%%
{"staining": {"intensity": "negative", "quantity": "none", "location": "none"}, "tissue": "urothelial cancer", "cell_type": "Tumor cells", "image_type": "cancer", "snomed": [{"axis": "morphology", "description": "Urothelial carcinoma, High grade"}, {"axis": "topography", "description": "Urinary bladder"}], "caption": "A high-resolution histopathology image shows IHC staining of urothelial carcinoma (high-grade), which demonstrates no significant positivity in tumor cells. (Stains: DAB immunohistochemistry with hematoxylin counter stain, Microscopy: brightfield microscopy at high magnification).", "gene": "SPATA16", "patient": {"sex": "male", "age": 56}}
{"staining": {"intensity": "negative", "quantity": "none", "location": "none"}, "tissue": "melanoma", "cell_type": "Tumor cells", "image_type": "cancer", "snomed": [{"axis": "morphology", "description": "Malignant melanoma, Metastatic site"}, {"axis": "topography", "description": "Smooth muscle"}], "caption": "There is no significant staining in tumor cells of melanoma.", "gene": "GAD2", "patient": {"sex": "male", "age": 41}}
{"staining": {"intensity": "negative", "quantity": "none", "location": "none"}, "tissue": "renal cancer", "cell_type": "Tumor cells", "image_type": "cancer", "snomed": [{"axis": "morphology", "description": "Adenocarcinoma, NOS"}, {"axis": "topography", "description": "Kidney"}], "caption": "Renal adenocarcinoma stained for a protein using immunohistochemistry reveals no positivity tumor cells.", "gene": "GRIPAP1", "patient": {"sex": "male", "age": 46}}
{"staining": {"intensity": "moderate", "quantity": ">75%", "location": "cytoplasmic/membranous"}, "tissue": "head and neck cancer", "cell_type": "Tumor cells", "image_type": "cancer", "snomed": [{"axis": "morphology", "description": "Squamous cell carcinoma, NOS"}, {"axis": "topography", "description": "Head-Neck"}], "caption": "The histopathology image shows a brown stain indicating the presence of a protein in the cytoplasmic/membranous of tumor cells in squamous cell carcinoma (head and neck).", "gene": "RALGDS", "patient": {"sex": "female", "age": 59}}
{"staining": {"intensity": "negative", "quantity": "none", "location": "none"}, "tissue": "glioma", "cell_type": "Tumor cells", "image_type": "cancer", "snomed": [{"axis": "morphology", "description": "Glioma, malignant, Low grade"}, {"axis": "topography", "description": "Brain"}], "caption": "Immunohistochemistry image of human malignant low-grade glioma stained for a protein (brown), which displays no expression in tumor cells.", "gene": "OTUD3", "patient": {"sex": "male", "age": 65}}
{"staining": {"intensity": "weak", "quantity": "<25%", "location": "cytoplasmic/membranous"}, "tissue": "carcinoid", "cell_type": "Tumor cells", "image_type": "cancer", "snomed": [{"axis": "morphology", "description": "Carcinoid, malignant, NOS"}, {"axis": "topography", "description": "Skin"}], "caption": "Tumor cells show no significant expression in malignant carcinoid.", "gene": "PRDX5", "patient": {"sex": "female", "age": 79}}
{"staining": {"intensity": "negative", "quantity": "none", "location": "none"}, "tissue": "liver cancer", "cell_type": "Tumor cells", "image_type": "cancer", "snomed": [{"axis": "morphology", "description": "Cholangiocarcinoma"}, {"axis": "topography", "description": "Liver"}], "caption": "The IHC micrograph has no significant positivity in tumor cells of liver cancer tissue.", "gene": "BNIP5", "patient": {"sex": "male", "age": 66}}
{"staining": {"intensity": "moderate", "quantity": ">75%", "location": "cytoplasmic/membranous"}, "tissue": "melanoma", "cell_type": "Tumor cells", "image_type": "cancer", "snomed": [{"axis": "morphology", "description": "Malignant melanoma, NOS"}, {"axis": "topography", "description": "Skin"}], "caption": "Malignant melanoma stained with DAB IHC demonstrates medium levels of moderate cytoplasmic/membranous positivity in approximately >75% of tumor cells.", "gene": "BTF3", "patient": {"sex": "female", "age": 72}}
%%
Problem |
Using the data above, copy each line that contains "expression".

Result for this task |
{"staining": {"intensity": "negative", "quantity": "none", "location": "none"}, "tissue": "glioma", "cell_type": "Tumor cells", "image_type": "cancer", "snomed": [{"axis": "morphology", "description": "Glioma, malignant, Low grade"}, {"axis": "topography", "description": "Brain"}], "caption": "Immunohistochemistry image of human malignant low-grade glioma stained for a protein (brown), which displays no expression in tumor cells.", "gene": "OTUD3", "patient": {"sex": "male", "age": 65}}
{"staining": {"intensity": "weak", "quantity": "<25%", "location": "cytoplasmic/membranous"}, "tissue": "carcinoid", "cell_type": "Tumor cells", "image_type": "cancer", "snomed": [{"axis": "morphology", "description": "Carcinoid, malignant, NOS"}, {"axis": "topography", "description": "Skin"}], "caption": "Tumor cells show no significant expression in malignant carcinoid.", "gene": "PRDX5", "patient": {"sex": "female", "age": 79}}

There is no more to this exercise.